AN OUTBREAK of a deadly dog virus in the region has prompted a warning from vets.

Dog owners are being urged to ensure their pets' vaccinations are up to date after the deadly, and highly contagious, Parvovirus broke out in the Redcar area.

There have also been cases confirmed in Darlington and Bishop Auckland in recent weeks.

Clinic director and vet Katherine Claxton, from White Cross Vets in Redcar, said: "There were more cases this summer than we have seen in ten years.

"The prolonged hot weather helped spread the virus, which mainly exists within the dog poo of infected dogs and is normally washed away into the earth when it rains, causing no harm.

"Without rain, the virus remains on the ground and is more likely to infect other dogs, especially because it can survive outside the body for many months."

Even with wetter weather recently, there have been several cases confirmed.

Ms Claxton said: "We want to warn dog owners to be vigilant for the symptoms as it can take up to a fortnight for dogs to display them after being exposed to the virus.

"All dog owners in the area therefore need to be aware of this outbreak, which is one of the most contagious and dangerous disease that dogs face, and can often kill within a few days."
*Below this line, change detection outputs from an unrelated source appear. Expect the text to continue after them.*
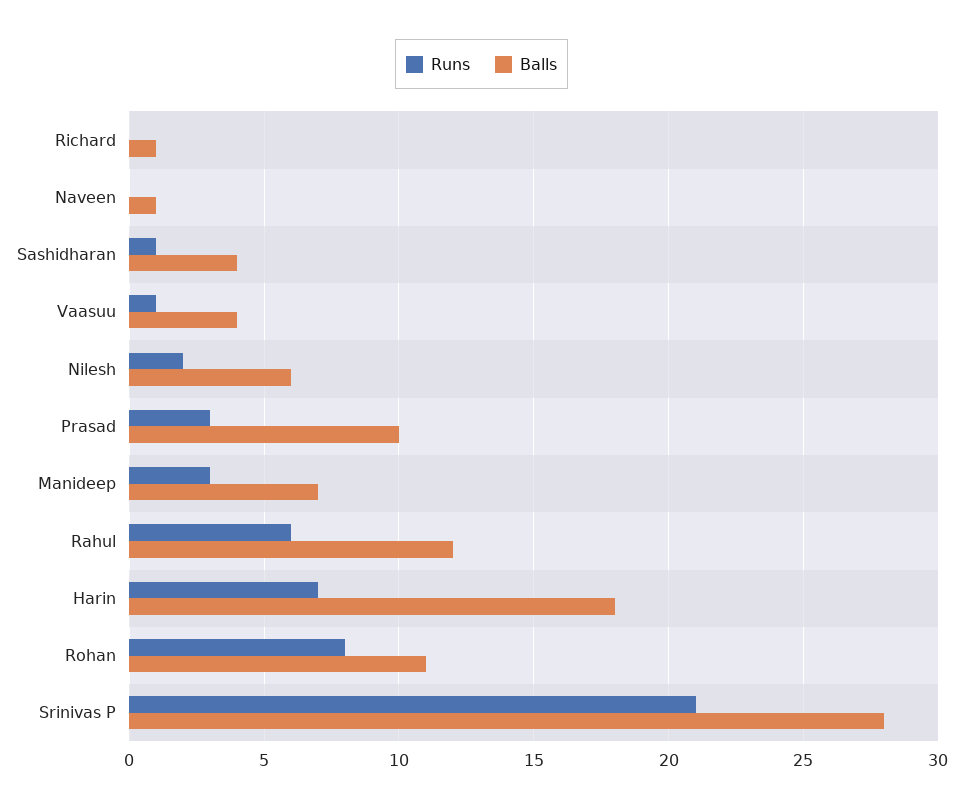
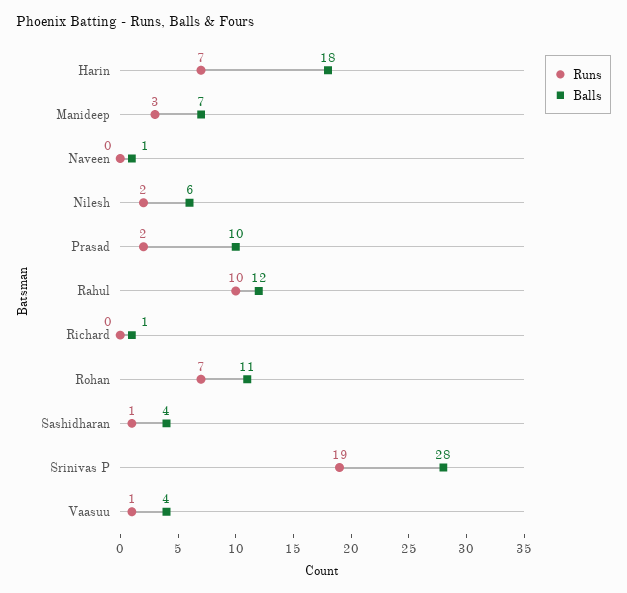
  {
    "Runs": {
      "Richard": 0,
      "Naveen": 0,
      "Sashidharan": 1,
      "Vaasuu": 1,
      "Nilesh": 2,
-     "Prasad": 3,
+     "Prasad": 2,
      "Manideep": 3,
-     "Rahul": 6,
+     "Rahul": 10,
      "Harin": 7,
-     "Rohan": 8,
+     "Rohan": 7,
-     "Srinivas P": 21
+     "Srinivas P": 19
    },
    "Balls": {
      "Richard": 1,
      "Naveen": 1,
      "Sashidharan": 4,
      "Vaasuu": 4,
      "Nilesh": 6,
      "Prasad": 10,
      "Manideep": 7,
      "Rahul": 12,
      "Harin": 18,
      "Rohan": 11,
      "Srinivas P": 28
    }
  }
She said the deadly disease attacks the intestine and white blood cells, and when young dogs are affected it can damage the heart muscles and cause lifelong cardiac problems."
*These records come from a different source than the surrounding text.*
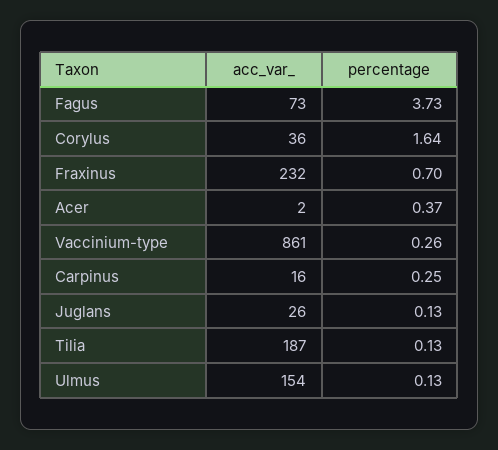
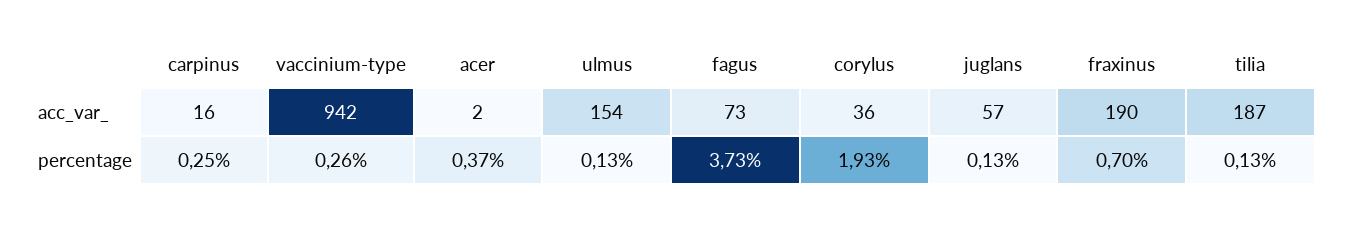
  {
    "acc_var_": {
      "Fagus": 73,
      "Corylus": 36,
-     "Fraxinus": 232,
+     "Fraxinus": 190,
      "Acer": 2,
-     "Vaccinium-type": 861,
+     "Vaccinium-type": 942,
      "Carpinus": 16,
-     "Juglans": 26,
+     "Juglans": 57,
      "Tilia": 187,
      "Ulmus": 154
    },
    "percentage": {
      "Fagus": 3.73,
-     "Corylus": 1.64,
+     "Corylus": 1.93,
      "Fraxinus": 0.7,
      "Acer": 0.37,
      "Vaccinium-type": 0.26,
      "Carpinus": 0.25,
      "Juglans": 0.13,
      "Tilia": 0.13,
      "Ulmus": 0.13
    }
  }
Symptoms include diarrhoea, severe vomiting, loss of appetite or weight loss, dehydration, bloody faeces, a high temperature and lethargy.

Dog owners can avoid the disease by keeping up to date to vaccinations.

Most of the cases seen locally are young dogs who have fallen behind with injections or puppies not fully vaccinated although it can happen in older dogs whose injections are not up to date.

Why Do We Vaccinate Dogs?
Vaccinations protect against infectious diseases which can be fatal.
Vaccinations protect your dog against:
1. Parvovirus
A highly contagious virus spread through contact with infected faeces. The virus can also live on shoes, clothes and floors for many months. Symptoms include vomiting, severe bloody diarrhoea and lethargy. Parvovirus can be fatal in up to 90 per cent of cases. Puppies are especially susceptible.
2. Canine distemper
A contagious virus spread through saliva, blood, or urine. Initial symptoms include red, watery eyes, nasal discharge and fever. Later symptoms include lethargy, coughing, vomiting, diarrhoea and seizures. It can also cause hardening of the footpads and nose. It is fatal in up to 50 per cent of cases. 
3. Leptospirosis
A bacterial infection spread through infected rat urine and contaminated water. Symptoms include fever, muscle tremors, vomiting, diarrhoea, increased thirst, jaundice and breathing difficulties. In severe cases dogs can develop kidney damage and liver failure. It can be fatal even with the best treatment.
4. Infectious Canine Hepatitis
A viral disease spread through urine, saliva, blood, faeces and nasal discharges. Symptoms include fever, lethargy, vomiting, coughing, diarrhoea and abdominal pain. In severe cases the disease can cause jaundice and liver failure, and can result in seizures and coma. Even with the best treatment severe cases of infectious canine hepatitis can be fatal.

Optional additional vaccinations are also available for Parainfluenza and Kennel Cough which cause upper respiratory tract disease.
Puppies can start their vaccinations from 6-8 weeks old with a second vaccination 2-4 weeks later. Pups should not mix with other, potentially unvaccinated dogs until their primary vaccine course is complete. 
Booster vaccination are required for distemper, parvovirus and infectious hepatitis every 3 years and for leptospirosis every year.